Initially, the book incorporates a rather sketchy history of modern architecture - perhaps intended for the lay person - in which Worpole tries to sum up its elements and to explain what recent theorists have had to say about what these elements mean, semiologically speaking. You know - the glass wall symbolising transparency and all that. He goes on to talk about urban space as the Utopia pursued by city decision makers since 1918 and to explore the problem of how that "decision-making" class (urban planners, paternalistic benefactors, developers, Fabians like himself) have tried over the years to "provide" suitable spaces for "the people" by pursuing utopian dreams about how they should live - in modernist schools, mass housing, parks, lidos, play areas and so on. In other words, public space as a publicly provided social service. What a strange notion; it took your reviewer a while to realise that this is how Worpole sees it.
There are sections about Port Sunlight and Letchworth Garden City, yet nothing about the New Towns that came along later. It doesn't help that Worpole avoids stating his own position. When he talks about Red Vienna it's far from clear whether he sees the Karl Marx-Hof (Karl Ehn, 1927) as an authentic working-class community of a revolutionary kind or, alternatively, an unacceptable form of social engineering.
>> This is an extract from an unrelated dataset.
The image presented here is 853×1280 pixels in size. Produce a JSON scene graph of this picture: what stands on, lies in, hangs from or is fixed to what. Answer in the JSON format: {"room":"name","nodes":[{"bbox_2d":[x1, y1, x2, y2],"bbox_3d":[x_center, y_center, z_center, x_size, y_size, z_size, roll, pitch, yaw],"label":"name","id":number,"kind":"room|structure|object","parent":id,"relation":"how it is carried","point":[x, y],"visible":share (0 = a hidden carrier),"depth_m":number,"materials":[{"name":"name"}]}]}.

He recounts how in the Fifties do-gooders like Rowntree and Lavers made trips to Scandinavia and then proposed reforms (not for themselves, of course) intended to get the workers out of pubs and into parks. He professes a liking for the paternalistic "fun palace" run by leftish intellectuals to provide uplifting entertainments (like Joan Littlewood who, so far as we know, never had the slightest effect on the working classes of the East End but remains very popular in Hampstead).
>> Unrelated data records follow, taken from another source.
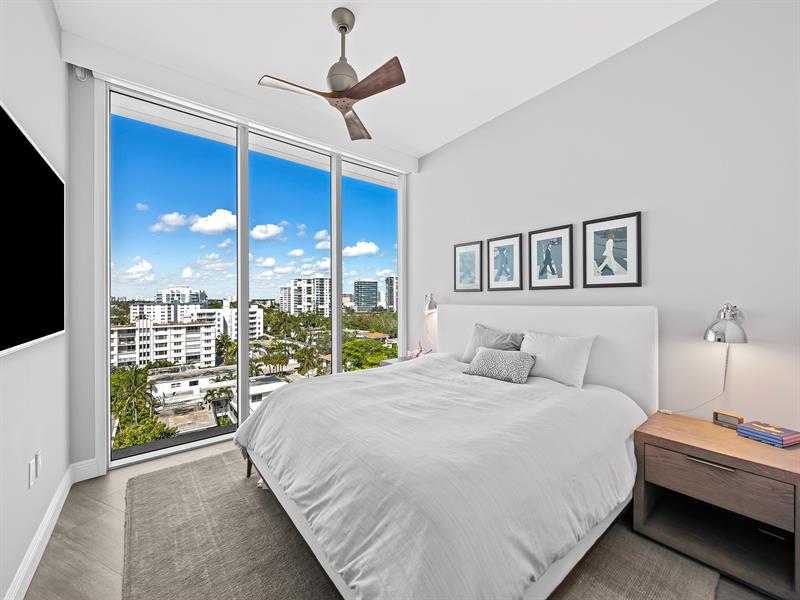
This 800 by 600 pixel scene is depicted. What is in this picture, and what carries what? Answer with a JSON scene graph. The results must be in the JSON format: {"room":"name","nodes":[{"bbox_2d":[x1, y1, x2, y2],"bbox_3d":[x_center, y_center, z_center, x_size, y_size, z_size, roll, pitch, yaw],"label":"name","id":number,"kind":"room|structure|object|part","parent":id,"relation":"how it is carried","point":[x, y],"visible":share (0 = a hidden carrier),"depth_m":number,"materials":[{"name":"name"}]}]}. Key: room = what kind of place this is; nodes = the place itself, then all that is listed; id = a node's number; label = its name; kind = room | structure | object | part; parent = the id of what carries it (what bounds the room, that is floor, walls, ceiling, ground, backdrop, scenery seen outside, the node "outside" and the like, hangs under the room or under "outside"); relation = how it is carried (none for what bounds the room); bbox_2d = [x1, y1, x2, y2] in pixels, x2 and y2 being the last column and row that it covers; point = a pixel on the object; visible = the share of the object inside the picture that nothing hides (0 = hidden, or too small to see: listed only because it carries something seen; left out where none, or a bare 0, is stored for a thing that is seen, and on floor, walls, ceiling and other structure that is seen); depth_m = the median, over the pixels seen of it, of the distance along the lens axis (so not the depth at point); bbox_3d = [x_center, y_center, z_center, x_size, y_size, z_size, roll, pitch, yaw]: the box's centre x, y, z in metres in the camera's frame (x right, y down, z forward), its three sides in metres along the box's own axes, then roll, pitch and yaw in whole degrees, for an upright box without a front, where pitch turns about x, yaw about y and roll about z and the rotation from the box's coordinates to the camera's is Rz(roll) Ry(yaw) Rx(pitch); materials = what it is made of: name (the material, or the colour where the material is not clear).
{"room":"bedroom","nodes":[
{"label":"bedroom","id":0,"kind":"room"},
{"bbox_2d":[0,0,70,599],"bbox_3d":[-1.039,-0.266,0.511,0.160,3.153,4.800,0,0,-39],"label":"left wall","id":1,"kind":"structure","parent":0,"point":[48,9],"depth_m":1.63,"materials":[{"name":"white paint"}]},
{"bbox_2d":[28,457,35,488],"bbox_3d":[-1.776,0.836,1.566,0.009,0.116,0.072,0,0,-39],"label":"wall socket","id":2,"kind":"object","parent":1,"relation":"attached to","point":[32,474],"visible":0.99,"depth_m":1.55,"materials":[{"name":"white plastic"}]},
{"bbox_2d":[0,102,65,356],"bbox_3d":[-1.610,-0.243,1.364,0.045,0.907,1.626,0,0,-39],"label":"television","id":3,"kind":"object","parent":1,"relation":"attached to","point":[37,160],"visible":1,"depth_m":1.42,"materials":[{"name":"black glass"}]},
{"bbox_2d":[35,449,41,475],"bbox_3d":[-1.870,0.837,1.677,0.009,0.116,0.071,0,0,-39],"label":"wall socket","id":4,"kind":"object","parent":1,"relation":"attached to","point":[40,463],"visible":0.98,"depth_m":1.66,"materials":[{"name":"white plastic"}]},
{"bbox_2d":[4,456,100,599],"bbox_3d":[-0.994,1.230,0.653,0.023,0.129,4.575,0,0,-39],"label":"baseboard","id":5,"kind":"structure","parent":1,"relation":"attached to","point":[22,577],"depth_m":1.66,"materials":[{"name":"white paint"}]},
{"bbox_2d":[68,54,415,475],"bbox_3d":[-1.144,-0.251,3.311,3.048,3.120,0.185,0,0,-39],"label":"window wall","id":6,"kind":"structure","parent":0,"point":[88,442],"depth_m":2.35,"materials":[{"name":"white paint"}]},
{"bbox_2d":[72,65,90,80],"bbox_3d":[-2.260,-1.620,2.300,0.081,0.111,0.090,0,0,-39],"label":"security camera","id":7,"kind":"object","parent":6,"relation":"attached to","point":[77,71],"visible":0.86,"depth_m":2.28,"materials":[{"name":"white plastic"}]},
{"bbox_2d":[110,80,402,465],"bbox_3d":[-1.102,-0.237,3.494,2.940,3.045,0.127,0,0,-39],"label":"window","id":8,"kind":"structure","parent":6,"relation":"in","point":[199,432],"depth_m":3.04,"materials":[{"name":"glass"}]},
{"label":"pane","id":9,"kind":"part","parent":8,"relation":"part of","materials":[{"name":"clear glass"}]},
{"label":"mullion","id":10,"kind":"part","parent":8,"relation":"part of","materials":[{"name":"white metal"}]},
{"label":"pane","id":11,"kind":"part","parent":8,"relation":"part of","materials":[{"name":"glass"}]},
{"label":"pane","id":12,"kind":"part","parent":8,"relation":"part of","materials":[{"name":"clear glass"}]},
{"bbox_2d":[55,0,714,161],"bbox_3d":[0.199,-1.845,1.491,3.510,0.122,5.174,0,0,-39],"label":"ceiling","id":13,"kind":"structure","parent":0,"point":[315,22],"depth_m":2.28,"materials":[{"name":"white paint"}]},
{"bbox_2d":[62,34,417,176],"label":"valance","id":14,"kind":"object","parent":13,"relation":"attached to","point":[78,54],"visible":0.97,"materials":[{"name":"white paint"}]},
{"bbox_2d":[258,5,405,140],"bbox_3d":[-0.340,-1.504,2.041,0.818,0.581,0.822,0,0,-39],"label":"ceiling fan","id":15,"kind":"object","parent":13,"relation":"hanging from","point":[353,96],"visible":0.99,"depth_m":1.99,"materials":[{"name":"silver metal"}]},
{"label":"blade","id":16,"kind":"part","parent":15,"relation":"part of","materials":[{"name":"brown wood"}]},
{"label":"fan blade","id":17,"kind":"part","parent":15,"relation":"part of","materials":[{"name":"brown wood"}]},
{"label":"blade","id":18,"kind":"part","parent":15,"relation":"part of","materials":[{"name":"brown wood"}]},
{"bbox_2d":[25,439,782,599],"bbox_3d":[0.213,1.344,1.581,3.411,0.121,4.791,0,0,-39],"label":"floor","id":19,"kind":"structure","parent":0,"point":[81,505],"depth_m":1.73,"materials":[{"name":"wood"}]},
{"bbox_2d":[378,355,419,365],"bbox_3d":[0.092,1.018,3.778,0.494,0.597,0.509,0,0,-39],"label":"nightstand","id":20,"kind":"object","parent":19,"relation":"on","point":[393,360],"visible":0.09,"depth_m":3.82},
{"bbox_2d":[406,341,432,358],"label":"figurine","id":21,"kind":"object","parent":20,"relation":"on","point":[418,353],"visible":0.67,"depth_m":3.75,"materials":[{"name":"pink"}]},
{"bbox_2d":[121,449,723,599],"bbox_3d":[-0.175,1.283,1.897,2.335,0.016,2.934,0,0,-39],"label":"rug","id":22,"kind":"object","parent":19,"relation":"on","point":[199,473],"visible":0.55,"depth_m":1.62,"materials":[{"name":"carpet"}]},
{"bbox_2d":[235,305,657,599],"bbox_3d":[0.279,0.650,2.231,2.274,1.260,2.149,0,0,-39],"label":"bed","id":23,"kind":"object","parent":22,"relation":"on","point":[646,326],"visible":0.98,"depth_m":1.50,"materials":[{"name":"white fabric"}]},
{"bbox_2d":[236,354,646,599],"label":"duvet","id":24,"kind":"object","parent":23,"relation":"on","point":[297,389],"visible":0.8,"depth_m":1.42,"materials":[{"name":"white fabric"}]},
{"bbox_2d":[462,324,524,361],"bbox_3d":[0.812,0.434,2.881,0.265,0.379,0.602,0,0,-39],"label":"gray pillow","id":25,"kind":"object","parent":23,"relation":"on","point":[506,338],"visible":0.59,"depth_m":2.85,"materials":[{"name":"grey fabric"}]},
{"bbox_2d":[462,347,536,383],"bbox_3d":[0.767,0.496,2.525,0.262,0.219,0.545,0,0,-39],"label":"patterned pillow","id":26,"kind":"object","parent":23,"relation":"on","point":[486,357],"visible":1,"depth_m":2.43,"materials":[{"name":"grey fabric"}]},
{"bbox_3d":[1.117,0.603,3.035,0.236,1.158,1.847,0,0,-39],"label":"headboard","id":27,"kind":"part","parent":23,"relation":"part of","materials":[{"name":"white fabric"}]},
{"bbox_2d":[518,330,595,387],"bbox_3d":[1.115,0.437,2.438,0.263,0.373,0.603,0,0,-39],"label":"white pillow","id":28,"kind":"object","parent":23,"relation":"on","point":[560,347],"visible":0.92,"depth_m":2.31,"materials":[{"name":"white fabric"}]},
{"bbox_2d":[633,410,799,599],"bbox_3d":[1.684,1.015,1.699,0.521,0.567,0.638,0,0,-39],"label":"nightstand","id":29,"kind":"object","parent":19,"relation":"on","point":[686,421],"visible":0.95,"depth_m":1.60,"materials":[{"name":"brown wood"}]},
{"bbox_3d":[1.491,0.782,1.567,0.048,0.017,0.171,0,0,-39],"label":"drawer pull","id":30,"kind":"part","parent":29,"relation":"part of","materials":[{"name":"silver metal"}]},
{"bbox_3d":[1.501,0.858,1.566,0.039,0.193,0.493,0,0,-39],"label":"drawer","id":31,"kind":"part","parent":29,"relation":"part of","materials":[{"name":"brown wood"}]},
{"bbox_2d":[713,410,743,428],"bbox_3d":[1.849,0.672,1.816,0.050,0.069,0.119,0,0,-27],"label":"alarm clock","id":32,"kind":"object","parent":29,"relation":"on","point":[726,421],"visible":0.99,"depth_m":1.81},
{"bbox_2d":[735,421,799,447],"bbox_3d":[1.899,0.684,1.663,0.177,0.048,0.182,0,0,-18],"label":"book","id":33,"kind":"object","parent":29,"relation":"on","point":[754,426],"visible":0.99,"depth_m":1.63,"materials":[{"name":"paper"}]},
{"bbox_2d":[411,0,799,438],"bbox_3d":[1.479,-0.253,2.586,0.159,3.112,4.656,0,0,-39],"label":"right wall","id":34,"kind":"structure","parent":0,"point":[651,217],"depth_m":2.10,"materials":[{"name":"grey paint"}]},
{"bbox_2d":[423,293,437,314],"bbox_3d":[0.349,0.070,3.753,0.203,0.287,0.199,0,0,-39],"label":"wall lamp","id":35,"kind":"object","parent":34,"relation":"attached to","point":[434,305],"visible":0.94,"depth_m":3.69,"materials":[{"name":"silver metal"}]},
{"bbox_2d":[453,240,482,291],"bbox_3d":[0.720,-0.347,3.482,0.022,0.519,0.374,0,0,-39],"label":"framed picture","id":36,"kind":"object","parent":34,"relation":"attached to","point":[472,261],"visible":0.99,"depth_m":3.47,"materials":[{"name":"black"}]},
{"bbox_2d":[486,233,523,291],"bbox_3d":[0.997,-0.348,3.117,0.023,0.525,0.379,0,0,-39],"label":"framed picture","id":37,"kind":"object","parent":34,"relation":"attached to","point":[501,256],"visible":0.98,"depth_m":3.10,"materials":[{"name":"black"}]},
{"bbox_2d":[529,224,573,288],"bbox_3d":[1.276,-0.352,2.758,0.023,0.527,0.363,0,0,-39],"label":"framed picture","id":38,"kind":"object","parent":34,"relation":"attached to","point":[535,237],"visible":0.98,"depth_m":2.74,"materials":[{"name":"black"}]},
{"bbox_2d":[582,212,641,287],"bbox_3d":[1.540,-0.349,2.365,0.023,0.517,0.365,0,0,-39],"label":"framed picture","id":39,"kind":"object","parent":34,"relation":"attached to","point":[638,231],"visible":0.99,"depth_m":2.35,"materials":[{"name":"black"}]},
{"bbox_2d":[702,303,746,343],"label":"wall lamp","id":40,"kind":"object","parent":34,"relation":"attached to","point":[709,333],"visible":1,"depth_m":1.77,"materials":[{"name":"silver metal"}]},
{"bbox_2d":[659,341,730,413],"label":"lamp cord","id":41,"kind":"object","parent":40,"relation":"hanging from","point":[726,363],"visible":0.82,"depth_m":1.81,"materials":[{"name":"white plastic"}]},
{"label":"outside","id":42,"kind":"structure","parent":0,"visible":0},
{"bbox_2d":[109,317,219,367],"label":"apartment building","id":43,"kind":"structure","parent":42,"point":[168,353],"materials":[{"name":"white"}]},
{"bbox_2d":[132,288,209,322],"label":"apartment building","id":44,"kind":"structure","parent":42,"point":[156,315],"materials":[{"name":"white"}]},
{"bbox_2d":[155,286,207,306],"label":"building","id":45,"kind":"structure","parent":42,"point":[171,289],"materials":[{"name":"white"}]},
{"bbox_2d":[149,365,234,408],"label":"low building","id":46,"kind":"structure","parent":42,"point":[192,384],"materials":[{"name":"white"}]},
{"bbox_2d":[203,303,263,341],"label":"white building","id":47,"kind":"structure","parent":42,"point":[260,321],"materials":[{"name":"white paint"}]},
{"bbox_2d":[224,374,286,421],"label":"low building","id":48,"kind":"structure","parent":42,"point":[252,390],"materials":[{"name":"white paint"}]},
{"bbox_2d":[279,277,331,316],"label":"apartment building","id":49,"kind":"structure","parent":42,"point":[295,289],"materials":[{"name":"white"}]},
{"bbox_2d":[353,279,378,311],"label":"office building","id":50,"kind":"structure","parent":42,"point":[358,288],"materials":[{"name":"glass"}]},
{"bbox_2d":[384,275,397,310],"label":"high-rise building","id":51,"kind":"structure","parent":42,"point":[390,303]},
{"label":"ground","id":52,"kind":"structure","parent":42,"visible":0},
{"bbox_2d":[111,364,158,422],"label":"palm tree","id":53,"kind":"object","parent":52,"relation":"on","point":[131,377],"visible":0.84,"materials":[{"name":"green plant"}]},
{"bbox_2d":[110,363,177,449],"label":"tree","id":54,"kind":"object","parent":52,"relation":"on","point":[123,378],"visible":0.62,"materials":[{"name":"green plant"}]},
{"bbox_2d":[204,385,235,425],"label":"palm tree","id":55,"kind":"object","parent":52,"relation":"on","point":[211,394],"visible":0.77,"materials":[{"name":"green plant"}]},
{"bbox_2d":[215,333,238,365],"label":"palm tree","id":56,"kind":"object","parent":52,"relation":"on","point":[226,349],"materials":[{"name":"green plant"}]},
{"bbox_2d":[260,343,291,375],"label":"palm tree","id":57,"kind":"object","parent":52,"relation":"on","point":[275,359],"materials":[{"name":"green plant"}]},
{"bbox_2d":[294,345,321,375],"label":"palm tree","id":58,"kind":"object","parent":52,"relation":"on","point":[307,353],"visible":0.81,"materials":[{"name":"green plant"}]},
{"bbox_2d":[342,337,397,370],"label":"tree","id":59,"kind":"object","parent":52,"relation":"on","point":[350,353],"visible":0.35,"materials":[{"name":"green plant"}]}
]}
And that, indeed, is where he's coming from. It's not easy to review Worpole's book in detail; it does include a considerable amount of useful background about what these Utopias were and how they were expressed in built form as housing, pleasure gardens, and so on, but he suffers - in my view - from a shocking misconception. Public space is not to be construed as publicly-funded, publicly-managed space. It's streets, bars, libraries, markets, alleyways and little corners of cities; private and collective spaces, interiors and exteriors, the domestic and the public, the very stuff of life. To quote a sociologist Worpole cites, but who has a a very different take - Richard Sennett - what we need is urban chaos. Lord save us from the planners (and their ideologues).
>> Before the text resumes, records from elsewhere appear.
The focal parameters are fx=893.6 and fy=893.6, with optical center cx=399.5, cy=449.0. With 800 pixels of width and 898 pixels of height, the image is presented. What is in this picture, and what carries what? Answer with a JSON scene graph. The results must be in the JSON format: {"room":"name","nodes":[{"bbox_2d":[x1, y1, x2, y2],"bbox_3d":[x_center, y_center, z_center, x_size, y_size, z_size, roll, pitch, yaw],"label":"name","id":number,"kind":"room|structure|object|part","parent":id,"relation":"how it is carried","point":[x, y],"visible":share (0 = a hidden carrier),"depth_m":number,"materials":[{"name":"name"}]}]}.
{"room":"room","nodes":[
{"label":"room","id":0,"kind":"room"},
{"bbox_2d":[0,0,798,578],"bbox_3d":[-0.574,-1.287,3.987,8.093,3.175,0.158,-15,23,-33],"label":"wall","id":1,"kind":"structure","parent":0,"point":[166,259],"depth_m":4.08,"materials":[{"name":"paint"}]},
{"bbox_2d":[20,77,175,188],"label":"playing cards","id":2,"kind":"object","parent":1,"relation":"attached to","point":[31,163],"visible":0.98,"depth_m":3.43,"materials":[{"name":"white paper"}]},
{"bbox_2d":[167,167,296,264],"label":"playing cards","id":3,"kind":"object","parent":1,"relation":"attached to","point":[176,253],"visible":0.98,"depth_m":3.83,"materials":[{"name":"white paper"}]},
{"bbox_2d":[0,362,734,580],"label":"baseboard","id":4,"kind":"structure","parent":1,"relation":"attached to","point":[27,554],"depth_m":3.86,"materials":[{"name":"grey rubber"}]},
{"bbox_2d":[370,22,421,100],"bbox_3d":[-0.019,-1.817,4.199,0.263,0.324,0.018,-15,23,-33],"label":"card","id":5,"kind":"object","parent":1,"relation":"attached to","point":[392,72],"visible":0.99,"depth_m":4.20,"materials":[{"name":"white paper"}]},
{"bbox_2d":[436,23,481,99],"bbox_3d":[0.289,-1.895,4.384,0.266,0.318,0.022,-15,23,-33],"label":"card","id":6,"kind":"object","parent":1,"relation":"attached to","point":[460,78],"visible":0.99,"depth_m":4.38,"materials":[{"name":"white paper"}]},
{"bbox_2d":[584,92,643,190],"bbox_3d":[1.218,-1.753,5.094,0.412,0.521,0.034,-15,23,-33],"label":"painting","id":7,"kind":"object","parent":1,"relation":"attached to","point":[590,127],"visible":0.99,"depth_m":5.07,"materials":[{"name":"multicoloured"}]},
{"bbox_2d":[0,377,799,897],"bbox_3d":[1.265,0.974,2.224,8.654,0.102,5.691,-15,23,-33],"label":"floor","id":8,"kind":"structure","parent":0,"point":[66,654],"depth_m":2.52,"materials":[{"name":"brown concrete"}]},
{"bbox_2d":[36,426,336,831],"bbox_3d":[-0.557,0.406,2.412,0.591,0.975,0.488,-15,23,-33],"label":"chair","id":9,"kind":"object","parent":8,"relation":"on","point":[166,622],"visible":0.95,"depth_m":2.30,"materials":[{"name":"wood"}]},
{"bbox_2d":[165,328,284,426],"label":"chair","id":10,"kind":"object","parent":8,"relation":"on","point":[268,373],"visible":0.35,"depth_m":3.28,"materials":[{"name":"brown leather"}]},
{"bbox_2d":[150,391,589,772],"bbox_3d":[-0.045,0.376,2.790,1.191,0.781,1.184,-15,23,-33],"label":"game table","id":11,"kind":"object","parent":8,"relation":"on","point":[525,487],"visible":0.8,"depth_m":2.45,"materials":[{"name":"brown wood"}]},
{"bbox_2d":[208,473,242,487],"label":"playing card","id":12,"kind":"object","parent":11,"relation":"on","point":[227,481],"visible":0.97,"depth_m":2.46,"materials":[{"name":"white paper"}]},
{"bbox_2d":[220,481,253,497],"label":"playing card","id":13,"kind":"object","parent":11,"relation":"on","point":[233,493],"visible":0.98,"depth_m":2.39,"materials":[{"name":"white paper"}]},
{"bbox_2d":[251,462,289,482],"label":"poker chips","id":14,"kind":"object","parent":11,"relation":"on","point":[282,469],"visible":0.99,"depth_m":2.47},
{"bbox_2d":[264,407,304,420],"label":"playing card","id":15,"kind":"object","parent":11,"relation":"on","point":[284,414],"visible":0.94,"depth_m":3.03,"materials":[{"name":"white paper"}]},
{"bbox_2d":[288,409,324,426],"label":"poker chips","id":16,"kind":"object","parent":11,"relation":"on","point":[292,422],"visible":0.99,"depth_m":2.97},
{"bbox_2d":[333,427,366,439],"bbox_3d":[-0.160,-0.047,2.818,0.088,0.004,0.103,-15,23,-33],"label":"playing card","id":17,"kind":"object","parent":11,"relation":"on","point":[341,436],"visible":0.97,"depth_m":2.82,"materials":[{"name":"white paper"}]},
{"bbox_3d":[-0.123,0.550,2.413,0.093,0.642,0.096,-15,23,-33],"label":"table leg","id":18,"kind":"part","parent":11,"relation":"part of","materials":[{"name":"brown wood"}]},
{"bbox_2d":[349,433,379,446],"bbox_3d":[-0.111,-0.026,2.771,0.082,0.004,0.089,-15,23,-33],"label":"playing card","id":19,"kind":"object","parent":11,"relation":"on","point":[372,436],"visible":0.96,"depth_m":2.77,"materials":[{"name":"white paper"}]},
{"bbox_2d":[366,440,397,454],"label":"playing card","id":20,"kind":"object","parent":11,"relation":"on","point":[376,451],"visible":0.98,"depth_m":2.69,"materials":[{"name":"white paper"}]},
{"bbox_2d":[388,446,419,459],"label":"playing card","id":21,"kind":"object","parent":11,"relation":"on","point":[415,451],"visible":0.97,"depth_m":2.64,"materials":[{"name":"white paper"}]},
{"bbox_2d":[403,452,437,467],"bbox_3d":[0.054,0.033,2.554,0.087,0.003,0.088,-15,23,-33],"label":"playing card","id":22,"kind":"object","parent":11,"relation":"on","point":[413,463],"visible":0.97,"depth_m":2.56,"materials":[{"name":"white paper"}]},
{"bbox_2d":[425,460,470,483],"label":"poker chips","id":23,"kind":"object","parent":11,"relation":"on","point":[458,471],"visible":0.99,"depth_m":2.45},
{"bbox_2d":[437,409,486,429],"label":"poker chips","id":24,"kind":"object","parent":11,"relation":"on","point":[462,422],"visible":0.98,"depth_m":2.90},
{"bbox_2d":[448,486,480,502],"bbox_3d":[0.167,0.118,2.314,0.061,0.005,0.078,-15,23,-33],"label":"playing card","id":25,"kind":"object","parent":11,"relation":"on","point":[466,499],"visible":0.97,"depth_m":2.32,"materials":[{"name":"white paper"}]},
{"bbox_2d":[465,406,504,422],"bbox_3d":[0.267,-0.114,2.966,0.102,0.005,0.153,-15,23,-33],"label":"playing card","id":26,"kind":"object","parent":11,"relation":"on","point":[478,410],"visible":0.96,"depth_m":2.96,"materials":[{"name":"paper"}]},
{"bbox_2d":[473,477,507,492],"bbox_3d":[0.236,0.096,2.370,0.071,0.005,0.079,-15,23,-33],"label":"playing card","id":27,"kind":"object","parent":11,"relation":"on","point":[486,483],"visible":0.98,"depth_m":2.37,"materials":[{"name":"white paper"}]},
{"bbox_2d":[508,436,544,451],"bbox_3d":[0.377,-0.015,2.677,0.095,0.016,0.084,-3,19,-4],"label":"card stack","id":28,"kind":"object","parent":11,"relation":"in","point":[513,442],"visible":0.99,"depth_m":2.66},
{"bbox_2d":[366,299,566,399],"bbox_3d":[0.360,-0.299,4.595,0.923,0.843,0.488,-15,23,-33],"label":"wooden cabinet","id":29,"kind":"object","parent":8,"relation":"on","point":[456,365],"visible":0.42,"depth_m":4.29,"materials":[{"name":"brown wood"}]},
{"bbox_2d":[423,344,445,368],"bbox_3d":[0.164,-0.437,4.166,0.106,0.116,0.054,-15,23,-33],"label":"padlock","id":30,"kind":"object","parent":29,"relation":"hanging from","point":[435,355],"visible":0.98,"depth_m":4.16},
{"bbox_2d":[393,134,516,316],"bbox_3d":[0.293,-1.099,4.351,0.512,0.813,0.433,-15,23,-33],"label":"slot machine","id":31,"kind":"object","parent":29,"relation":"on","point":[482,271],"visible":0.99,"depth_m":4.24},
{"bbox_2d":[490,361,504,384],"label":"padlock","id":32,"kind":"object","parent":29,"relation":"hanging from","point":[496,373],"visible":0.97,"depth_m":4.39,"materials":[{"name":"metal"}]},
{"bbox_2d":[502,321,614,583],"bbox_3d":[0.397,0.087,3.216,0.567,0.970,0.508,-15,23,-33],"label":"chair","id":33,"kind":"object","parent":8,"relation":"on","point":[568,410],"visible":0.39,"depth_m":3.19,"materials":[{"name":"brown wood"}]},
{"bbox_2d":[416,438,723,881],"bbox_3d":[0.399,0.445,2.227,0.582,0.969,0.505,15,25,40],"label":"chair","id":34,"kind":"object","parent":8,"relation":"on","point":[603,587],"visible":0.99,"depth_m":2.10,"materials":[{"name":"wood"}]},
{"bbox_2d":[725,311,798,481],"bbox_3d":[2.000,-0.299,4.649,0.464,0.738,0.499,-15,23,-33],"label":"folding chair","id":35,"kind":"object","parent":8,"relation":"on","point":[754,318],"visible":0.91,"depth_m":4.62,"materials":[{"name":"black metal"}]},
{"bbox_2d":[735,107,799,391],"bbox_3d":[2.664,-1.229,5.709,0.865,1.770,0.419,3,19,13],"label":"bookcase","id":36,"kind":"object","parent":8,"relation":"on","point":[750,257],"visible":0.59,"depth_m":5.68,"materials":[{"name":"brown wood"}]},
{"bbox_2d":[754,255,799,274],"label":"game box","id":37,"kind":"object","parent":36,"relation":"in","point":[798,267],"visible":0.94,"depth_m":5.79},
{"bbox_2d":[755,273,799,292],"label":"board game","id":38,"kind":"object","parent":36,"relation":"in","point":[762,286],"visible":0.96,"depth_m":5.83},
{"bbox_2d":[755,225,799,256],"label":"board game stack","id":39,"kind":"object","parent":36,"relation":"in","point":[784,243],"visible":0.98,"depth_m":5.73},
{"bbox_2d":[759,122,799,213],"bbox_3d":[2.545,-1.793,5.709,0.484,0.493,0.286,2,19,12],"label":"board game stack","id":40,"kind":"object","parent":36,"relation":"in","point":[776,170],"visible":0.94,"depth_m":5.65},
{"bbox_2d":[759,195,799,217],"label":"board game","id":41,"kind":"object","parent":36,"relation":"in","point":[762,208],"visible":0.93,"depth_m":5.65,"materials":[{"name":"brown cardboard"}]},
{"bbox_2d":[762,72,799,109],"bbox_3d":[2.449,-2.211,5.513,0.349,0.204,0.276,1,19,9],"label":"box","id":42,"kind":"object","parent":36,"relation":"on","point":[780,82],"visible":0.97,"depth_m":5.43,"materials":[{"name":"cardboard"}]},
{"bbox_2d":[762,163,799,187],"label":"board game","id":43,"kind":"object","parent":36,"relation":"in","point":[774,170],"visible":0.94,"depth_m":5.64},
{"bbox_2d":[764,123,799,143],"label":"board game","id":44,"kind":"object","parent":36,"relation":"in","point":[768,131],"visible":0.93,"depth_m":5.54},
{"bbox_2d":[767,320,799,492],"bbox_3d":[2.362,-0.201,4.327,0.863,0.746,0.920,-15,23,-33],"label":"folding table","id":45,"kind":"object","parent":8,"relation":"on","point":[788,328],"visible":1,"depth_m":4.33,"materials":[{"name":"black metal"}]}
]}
Although this does a bit of dropping names and places it isn't too difficult but kind of tedious in parts where sidetracking on specific projects/historical movements happens. This is all made up for in the other 3/4 which covers a good chunk of interesting modern thought on public spaces, and the in-between public / private courtyards and shopping malls that often fit many categories by definition. Although not precise on solution, this one was good for thought-provoking ideas and hypotheticals, and turned out to be a great source of further reading to do through citations.